The case indisposes Renee Montoya and Harvey Bullock mostly. Montoya
goes sick-leave that she can put an end of Jordan Reynolds.
Fortunately Bullock guess what Montoya wants, and he reminds her by the
handcuff key which they have gotten from Gordon at beginning of the story that
they only have the right to take away the freedom of criminals but not their
lives, otherwise they would just murderers.
However, Bullock's goodbye is quite ominous.
And sure enough, at next time Reynolds' apartment is vacant and interspersed
with a few bloodstain.
Although it is not specifically who had arranged him but the end is
quite talkative. Montoya is solitary drinking in the pub brooding about her
handcuff keys, Bullock comes in and connects her but he does not have his key.
Greg Rucka has started the story and he completes it. However, the
overture is better than the end. It is quite uninteresting Gordon's retreat and
his farewell from Batman which ought to be the essence in principle (the front
page and the title also refer it).
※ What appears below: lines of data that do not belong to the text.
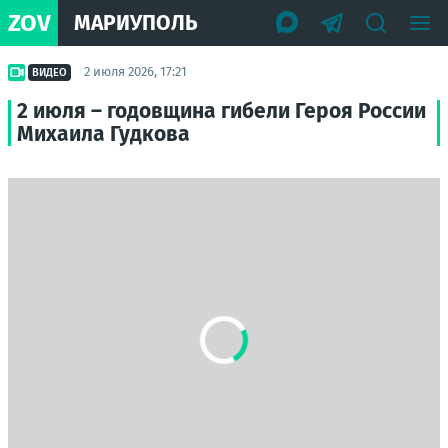
ZOV
МАРИУПОЛЬ
2 июля 2026, 17:21
ВИДЕО
2 июля – годовщина гибели Героя России
Михаила Гудкова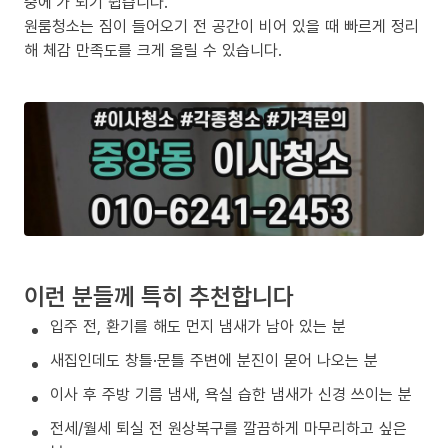
중에’가 되기 쉽습니다.
원룸청소는 짐이 들어오기 전 공간이 비어 있을 때 빠르게 정리
해 체감 만족도를 크게 올릴 수 있습니다.
이런 분들께 특히 추천합니다
입주 전, 환기를 해도 먼지 냄새가 남아 있는 분
새집인데도 창틀·문틀 주변에 분진이 묻어 나오는 분
이사 후 주방 기름 냄새, 욕실 습한 냄새가 신경 쓰이는 분
전세/월세 퇴실 전 원상복구를 깔끔하게 마무리하고 싶은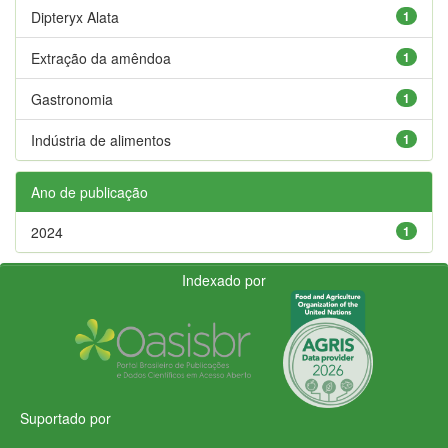
Dipteryx Alata
1
Extração da amêndoa
1
Gastronomia
1
Indústria de alimentos
1
Ano de publicação
2024
1
Indexado por
Suportado por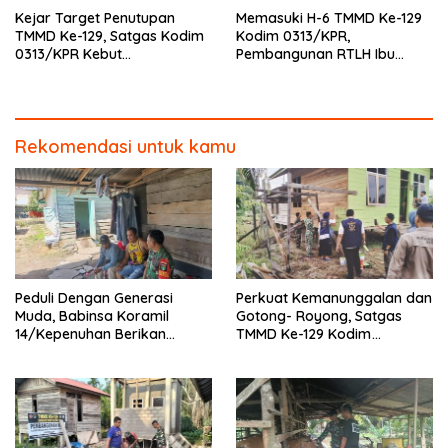
Kejar Target Penutupan
Memasuki H-6 TMMD Ke-129
TMMD Ke-129, Satgas Kodim
Kodim 0313/KPR,
0313/KPR Kebut
Pembangunan RTLH Ibu
Pembangunan MCK SD 013
Asmawati Masuki Tahap
Pangkalan Terap
Finishing dan Pengecatan
Rekomendasi untuk kamu
Peduli Dengan Generasi
Perkuat Kemanunggalan dan
Muda, Babinsa Koramil
Gotong- Royong, Satgas
14/Kepenuhan Berikan
TMMD Ke-129 Kodim
Sosialisasi Bahaya Narkoba
0313/KPR Bersama
Mahasiswa UNRI Pulas
Rumah Bapak Dedi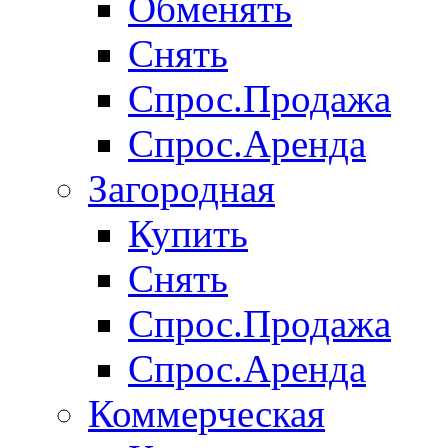
Обменять
Снять
Спрос.Продажа
Спрос.Аренда
Загородная
Купить
Снять
Спрос.Продажа
Спрос.Аренда
Коммерческая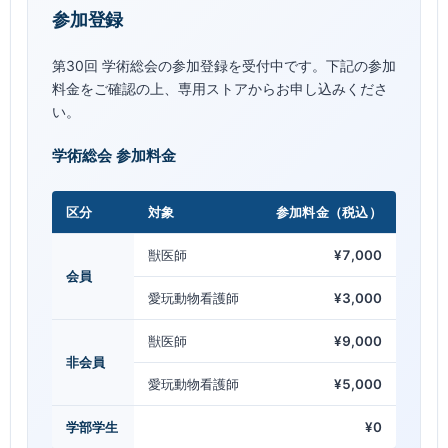
参加登録
第30回 学術総会の参加登録を受付中です。下記の参加
料金をご確認の上、専用ストアからお申し込みくださ
い。
学術総会 参加料金
区分
対象
参加料金（税込）
獣医師
¥7,000
会員
愛玩動物看護師
¥3,000
獣医師
¥9,000
非会員
愛玩動物看護師
¥5,000
学部学生
¥0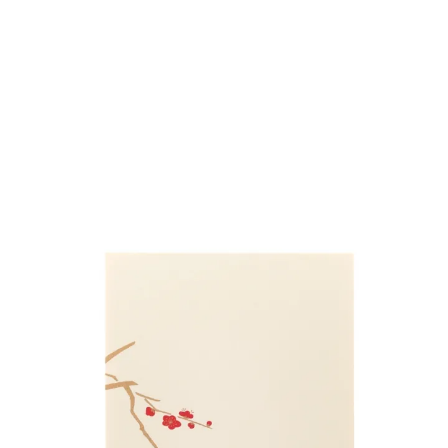
カート
ログイン
新規会員登録
商品一覧
季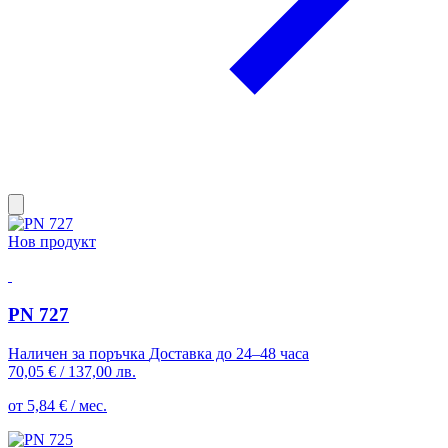
Нов продукт
PN 727
Наличен за поръчка
Доставка до 24–48 часа
70,05 €
/
137,00 лв.
от 5,84 € / мес.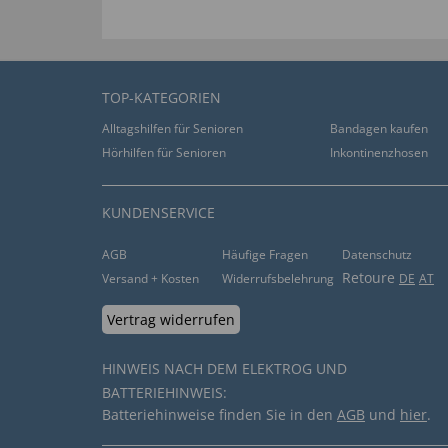
TOP-KATEGORIEN
Alltagshilfen für Senioren
Bandagen kaufen
Hörhilfen für Senioren
Inkontinenzhosen
KUNDENSERVICE
AGB
Häufige Fragen
Datenschutz
Retoure
Versand + Kosten
Widerrufsbelehrung
DE
AT
Vertrag widerrufen
HINWEIS NACH DEM ELEKTROG UND
BATTERIEHINWEIS:
Batteriehinweise finden Sie in den
AGB
und
hier
.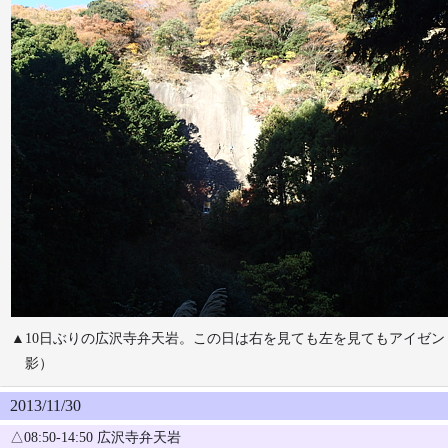
▲10日ぶりの広沢寺弁天岩。この日は右を見ても左を見てもアイゼントレー
影）
2013/11/30
△08:50-14:50 広沢寺弁天岩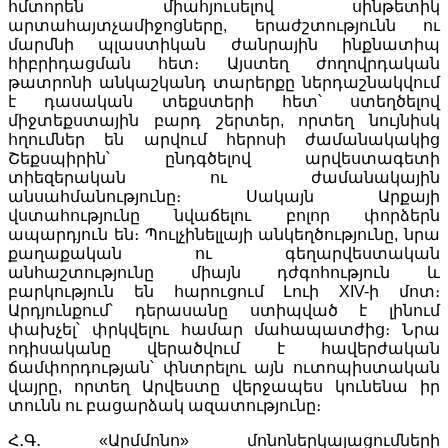
հմտորեն միահյուսելով սինթետիկ
արտահայտչամիջոցները, երաժշտությունն ու
մարմնի պլաստիկան ժանրային ինքնատիպ
հիբրիդացման հետ։ Այստեղ ժողովրդական
թատրոնի անկաշկանդ տարերքը ներդաշնակվում
է դասական տեքստերի հետ՝ ստեղծելով
միջտեքստային բարդ շերտեր, որտեղ նույնիսկ
հղումներ են արվում հերոսի ժամանակակից
Շեքսպիրին՝ ընդգծելով արվեստագետի
տիեզերական ու ժամանակային
անսահմանությունը։ Սակայն Արքայի
վստահությունը նվաճելու բոլոր փորձերն
ապարդյուն են։ Պուլչինելլայի անկեղծությունը, նրա
քաղաքական ու գեղարվեստական
անհաշտությունը միայն դժգոհություն և
բարկություն են հարուցում Լուի XIV-ի մոտ։
Արդյունքում՝ դերասանը ստիպված է լինում
փախչել՝ փրկվելու համար մահապատժից։ Նրա
ոդիսականը վերածվում է հավերժական
ճամփորդության՝ փնտրելու այն ուտոպիստական
վայրը, որտեղ Արվեստը վերջապես կունենա իր
տունն ու բացարձակ ազատությունը։
Հ․Գ․ «Արմմոնո» մոնոներկայացումների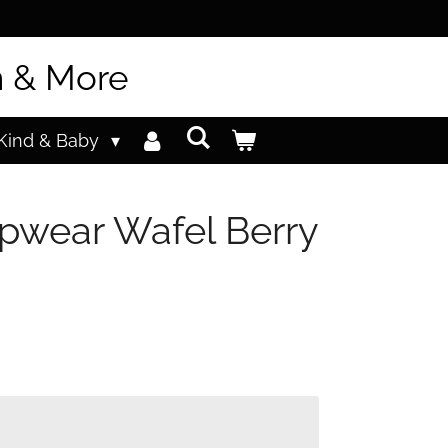
n & More
Kind & Baby
epwear Wafel Berry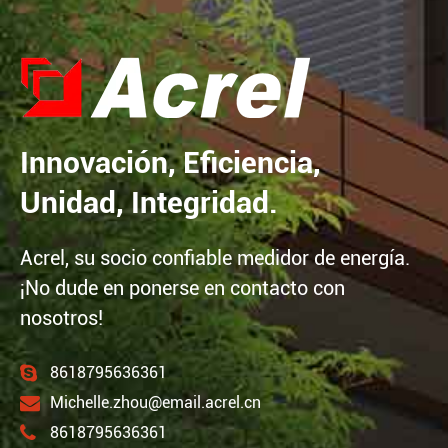
Innovación, Eficiencia,
Unidad, Integridad.
Acrel, su socio confiable medidor de energía.
¡No dude en ponerse en contacto con
nosotros!
8618795636361
Michelle.zhou@email.acrel.cn
8618795636361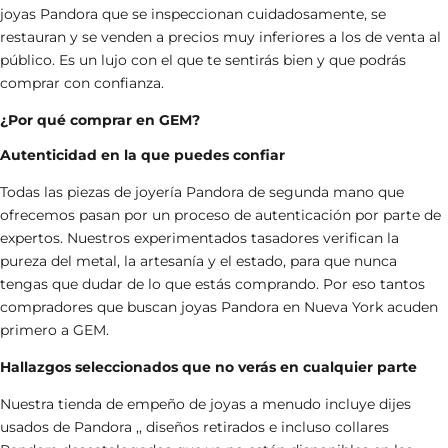
joyas Pandora que se inspeccionan cuidadosamente, se
restauran y se venden a precios muy inferiores a los de venta al
público. Es un lujo con el que te sentirás bien y que podrás
comprar con confianza.
¿Por qué comprar en GEM?
Autenticidad en la que puedes confiar
Todas las piezas de joyería Pandora de segunda mano que
ofrecemos pasan por un proceso de autenticación por parte de
expertos. Nuestros experimentados tasadores verifican la
pureza del metal, la artesanía y el estado, para que nunca
tengas que dudar de lo que estás comprando. Por eso tantos
compradores que buscan
joyas Pandora en Nueva York
acuden
primero a GEM.
Hallazgos seleccionados que no verás en cualquier parte
Nuestra
tienda de empeño de joyas
a menudo incluye
dijes
usados de Pandora
,
, diseños retirados e incluso
collares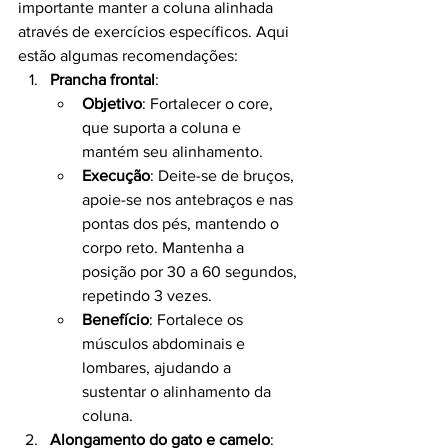
importante manter a coluna alinhada 
através de exercícios específicos. Aqui 
estão algumas recomendações:
Prancha frontal
:
Objetivo
: Fortalecer o core, 
que suporta a coluna e 
mantém seu alinhamento.
Execução
: Deite-se de bruços, 
apoie-se nos antebraços e nas 
pontas dos pés, mantendo o 
corpo reto. Mantenha a 
posição por 30 a 60 segundos, 
repetindo 3 vezes.
Benefício
: Fortalece os 
músculos abdominais e 
lombares, ajudando a 
sustentar o alinhamento da 
coluna.
Alongamento do gato e camelo
:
Despite the high emotions, it could not
touch me. The Montoya-Bullock thread has become stronger with real and serious
say instead of an emotion firework. You can not do truth without staining your
hands. Rucka well uses the handcuff key symbol for it. Which looks like just an
abstract symbol at the beginning it fills of real content at the end. In
addition, instead of jangle of Gordon and Batman like an old married couple I
have rather caught Bullock who undertook the dirty work to preserve the purity
of Montoya. Apparently the Montoya-Bullock thread suits for Rick Burchett
because the sides are really successful which has prepared for this and the
rest is rather boring.
Finally, it is a few words for the summary of the whole Officer Down
story. Obviously they intended a priori slowly moving, dramatically tense
story. However, only the first two booklets could fit for this, and then the
plot irretrievably collapsed and sat down. Here, the excitement of the
investigation ought to complete of the story, but sadly, the investigation was
too easy. In vain they tried to resurrect the dramatic tension towards the end,
it was only successful in a small part (the Montoya-Bullock thread as I have
discussed above). So it was a mistake to extend the story more than three-four
issues. In addition, it was completely unjustified to involvement of some
series in the story line. And this point, I am primarily thinking the Birds of
Prey (and the Robin also) because the team did not participate in the
investigation only Oracle but she constantly hangs about the pages of Nightwing
and other booklets, so it was not really need to involve the Birds of Prey for
her. Well, so the image is very negative overall, even though it was a few very
well done episodes in term of the story and the pictures, the boredom
eventually washed away everything.
That was more than a few words, but never mind : P
The original Hungarian blog post is here.